WHAT THIS TASK INVOLVES
Your reply should be one number: how many lines of the records below contain the string "Тарасовка".

..........

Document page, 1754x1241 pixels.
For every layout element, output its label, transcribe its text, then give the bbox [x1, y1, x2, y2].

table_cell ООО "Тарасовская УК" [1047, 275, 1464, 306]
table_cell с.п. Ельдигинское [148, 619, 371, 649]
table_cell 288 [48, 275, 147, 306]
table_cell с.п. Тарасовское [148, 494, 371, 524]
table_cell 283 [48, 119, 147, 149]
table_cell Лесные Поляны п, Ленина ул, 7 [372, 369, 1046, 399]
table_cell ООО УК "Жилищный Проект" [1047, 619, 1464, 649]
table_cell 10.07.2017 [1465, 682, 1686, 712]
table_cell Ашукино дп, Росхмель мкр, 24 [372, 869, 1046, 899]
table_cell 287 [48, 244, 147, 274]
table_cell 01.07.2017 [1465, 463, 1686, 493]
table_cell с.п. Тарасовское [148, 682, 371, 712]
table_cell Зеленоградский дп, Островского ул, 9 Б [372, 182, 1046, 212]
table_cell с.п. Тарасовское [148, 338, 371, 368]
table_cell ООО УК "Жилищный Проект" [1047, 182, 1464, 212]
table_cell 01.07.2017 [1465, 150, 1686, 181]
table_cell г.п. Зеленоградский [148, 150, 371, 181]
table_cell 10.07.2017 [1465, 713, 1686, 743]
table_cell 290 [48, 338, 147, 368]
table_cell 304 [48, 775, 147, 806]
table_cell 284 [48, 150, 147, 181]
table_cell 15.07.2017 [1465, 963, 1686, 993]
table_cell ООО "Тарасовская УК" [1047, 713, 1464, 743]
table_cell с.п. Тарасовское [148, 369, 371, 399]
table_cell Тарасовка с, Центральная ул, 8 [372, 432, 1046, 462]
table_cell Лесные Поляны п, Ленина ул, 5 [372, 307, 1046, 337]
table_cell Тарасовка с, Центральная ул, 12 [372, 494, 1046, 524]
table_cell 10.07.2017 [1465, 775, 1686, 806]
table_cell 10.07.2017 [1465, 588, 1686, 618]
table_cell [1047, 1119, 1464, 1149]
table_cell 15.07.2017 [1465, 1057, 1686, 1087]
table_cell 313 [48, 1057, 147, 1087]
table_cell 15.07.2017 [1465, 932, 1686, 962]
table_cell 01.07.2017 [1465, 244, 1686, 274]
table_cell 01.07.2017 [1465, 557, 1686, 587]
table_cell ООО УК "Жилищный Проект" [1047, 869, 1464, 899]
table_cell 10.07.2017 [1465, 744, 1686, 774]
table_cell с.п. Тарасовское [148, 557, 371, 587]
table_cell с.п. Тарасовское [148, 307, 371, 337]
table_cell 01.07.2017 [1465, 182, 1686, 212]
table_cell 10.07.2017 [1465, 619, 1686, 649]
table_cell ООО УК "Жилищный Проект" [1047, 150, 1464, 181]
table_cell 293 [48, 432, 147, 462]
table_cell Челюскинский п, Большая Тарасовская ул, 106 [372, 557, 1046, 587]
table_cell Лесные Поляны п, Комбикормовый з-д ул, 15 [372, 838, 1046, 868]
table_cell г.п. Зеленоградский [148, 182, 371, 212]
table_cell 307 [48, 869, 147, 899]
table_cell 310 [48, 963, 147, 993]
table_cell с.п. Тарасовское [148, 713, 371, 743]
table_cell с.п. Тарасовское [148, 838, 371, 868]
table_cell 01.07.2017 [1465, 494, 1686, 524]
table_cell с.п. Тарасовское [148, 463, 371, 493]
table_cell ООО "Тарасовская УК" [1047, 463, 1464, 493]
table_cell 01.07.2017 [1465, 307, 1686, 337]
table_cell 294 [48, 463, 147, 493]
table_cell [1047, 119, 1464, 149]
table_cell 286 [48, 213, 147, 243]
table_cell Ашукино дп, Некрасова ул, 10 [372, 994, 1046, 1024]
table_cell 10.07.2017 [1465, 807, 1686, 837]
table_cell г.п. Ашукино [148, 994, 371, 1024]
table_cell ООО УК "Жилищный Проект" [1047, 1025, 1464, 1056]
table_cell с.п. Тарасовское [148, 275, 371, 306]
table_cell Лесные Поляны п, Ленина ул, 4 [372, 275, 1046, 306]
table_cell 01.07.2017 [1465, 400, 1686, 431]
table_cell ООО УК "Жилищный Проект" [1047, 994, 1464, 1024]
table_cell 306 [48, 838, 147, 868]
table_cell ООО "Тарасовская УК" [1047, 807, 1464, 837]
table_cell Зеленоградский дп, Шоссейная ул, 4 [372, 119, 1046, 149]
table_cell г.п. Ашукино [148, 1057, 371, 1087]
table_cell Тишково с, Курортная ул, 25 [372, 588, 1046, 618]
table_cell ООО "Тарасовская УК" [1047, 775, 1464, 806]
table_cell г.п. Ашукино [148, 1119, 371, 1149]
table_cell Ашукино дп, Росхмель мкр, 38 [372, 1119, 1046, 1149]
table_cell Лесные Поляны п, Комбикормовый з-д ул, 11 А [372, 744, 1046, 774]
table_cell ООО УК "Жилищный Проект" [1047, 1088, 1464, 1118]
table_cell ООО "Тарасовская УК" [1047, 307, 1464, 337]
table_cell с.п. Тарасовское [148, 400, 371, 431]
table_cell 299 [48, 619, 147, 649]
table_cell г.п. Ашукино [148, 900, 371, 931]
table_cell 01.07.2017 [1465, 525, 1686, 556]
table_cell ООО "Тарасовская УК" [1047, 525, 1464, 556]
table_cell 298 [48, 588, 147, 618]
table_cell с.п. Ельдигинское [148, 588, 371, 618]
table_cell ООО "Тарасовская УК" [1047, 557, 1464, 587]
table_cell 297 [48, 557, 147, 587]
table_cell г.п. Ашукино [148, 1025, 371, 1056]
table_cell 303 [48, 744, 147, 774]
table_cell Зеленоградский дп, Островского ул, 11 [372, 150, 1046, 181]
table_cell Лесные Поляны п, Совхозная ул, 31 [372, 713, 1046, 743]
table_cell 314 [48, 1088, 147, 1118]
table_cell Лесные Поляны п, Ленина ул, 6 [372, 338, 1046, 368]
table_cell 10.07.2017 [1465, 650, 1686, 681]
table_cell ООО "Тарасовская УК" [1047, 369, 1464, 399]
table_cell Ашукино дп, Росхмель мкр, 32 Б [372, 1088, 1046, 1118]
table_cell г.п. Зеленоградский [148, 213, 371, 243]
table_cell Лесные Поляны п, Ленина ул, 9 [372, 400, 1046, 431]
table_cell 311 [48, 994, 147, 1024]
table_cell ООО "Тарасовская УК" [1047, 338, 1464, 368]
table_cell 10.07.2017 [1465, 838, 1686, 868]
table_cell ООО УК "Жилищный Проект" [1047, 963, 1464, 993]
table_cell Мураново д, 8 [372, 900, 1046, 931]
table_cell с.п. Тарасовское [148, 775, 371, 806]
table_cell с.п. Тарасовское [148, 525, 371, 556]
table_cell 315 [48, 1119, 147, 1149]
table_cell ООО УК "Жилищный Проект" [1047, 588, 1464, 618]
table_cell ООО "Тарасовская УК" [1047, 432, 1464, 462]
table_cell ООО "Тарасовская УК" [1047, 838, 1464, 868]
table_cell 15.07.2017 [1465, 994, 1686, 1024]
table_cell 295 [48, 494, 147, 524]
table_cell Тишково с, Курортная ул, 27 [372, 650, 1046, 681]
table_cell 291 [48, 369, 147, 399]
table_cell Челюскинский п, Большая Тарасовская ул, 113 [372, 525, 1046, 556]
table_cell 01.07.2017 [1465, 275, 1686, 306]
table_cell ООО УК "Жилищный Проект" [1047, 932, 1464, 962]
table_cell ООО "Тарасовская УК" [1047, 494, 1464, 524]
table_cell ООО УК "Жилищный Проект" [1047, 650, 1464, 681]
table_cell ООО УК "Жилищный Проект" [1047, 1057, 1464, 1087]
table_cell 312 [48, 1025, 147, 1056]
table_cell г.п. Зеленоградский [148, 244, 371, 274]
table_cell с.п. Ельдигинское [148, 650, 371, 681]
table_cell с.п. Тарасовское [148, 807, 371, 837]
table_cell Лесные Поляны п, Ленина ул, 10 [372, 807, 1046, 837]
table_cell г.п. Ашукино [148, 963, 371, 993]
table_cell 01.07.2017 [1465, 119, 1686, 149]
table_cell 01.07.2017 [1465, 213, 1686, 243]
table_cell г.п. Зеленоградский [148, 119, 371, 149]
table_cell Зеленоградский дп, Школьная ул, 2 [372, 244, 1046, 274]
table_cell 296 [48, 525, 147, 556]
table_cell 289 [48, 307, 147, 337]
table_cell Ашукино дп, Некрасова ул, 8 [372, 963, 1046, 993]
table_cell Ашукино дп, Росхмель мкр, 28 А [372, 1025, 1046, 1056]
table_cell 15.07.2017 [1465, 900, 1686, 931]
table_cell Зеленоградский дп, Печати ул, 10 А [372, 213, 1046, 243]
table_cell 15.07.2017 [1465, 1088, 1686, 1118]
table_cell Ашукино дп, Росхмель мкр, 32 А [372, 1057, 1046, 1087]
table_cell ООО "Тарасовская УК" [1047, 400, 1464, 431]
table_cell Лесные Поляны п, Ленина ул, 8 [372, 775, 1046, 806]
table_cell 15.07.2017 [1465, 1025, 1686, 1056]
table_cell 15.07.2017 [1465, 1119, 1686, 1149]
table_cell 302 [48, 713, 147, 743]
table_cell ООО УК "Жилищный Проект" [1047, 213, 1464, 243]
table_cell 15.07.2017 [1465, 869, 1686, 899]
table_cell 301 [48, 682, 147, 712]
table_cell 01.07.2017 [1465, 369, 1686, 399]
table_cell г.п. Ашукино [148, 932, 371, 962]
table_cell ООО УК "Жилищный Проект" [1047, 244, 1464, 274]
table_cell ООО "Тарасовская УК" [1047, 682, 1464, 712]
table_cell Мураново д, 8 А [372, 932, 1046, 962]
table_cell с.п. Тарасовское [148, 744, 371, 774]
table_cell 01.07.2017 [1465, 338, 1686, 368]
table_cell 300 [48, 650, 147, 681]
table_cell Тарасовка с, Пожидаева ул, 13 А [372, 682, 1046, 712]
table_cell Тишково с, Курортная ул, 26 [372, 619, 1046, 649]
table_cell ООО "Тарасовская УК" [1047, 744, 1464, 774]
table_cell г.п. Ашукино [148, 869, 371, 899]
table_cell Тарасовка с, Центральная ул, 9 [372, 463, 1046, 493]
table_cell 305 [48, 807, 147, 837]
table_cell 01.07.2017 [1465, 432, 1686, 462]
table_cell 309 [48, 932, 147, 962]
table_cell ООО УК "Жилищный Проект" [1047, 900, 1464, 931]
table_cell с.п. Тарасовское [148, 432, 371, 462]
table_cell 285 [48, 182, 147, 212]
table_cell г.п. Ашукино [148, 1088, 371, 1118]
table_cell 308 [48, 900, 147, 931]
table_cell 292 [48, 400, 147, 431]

..........

RESPONSE AREA
4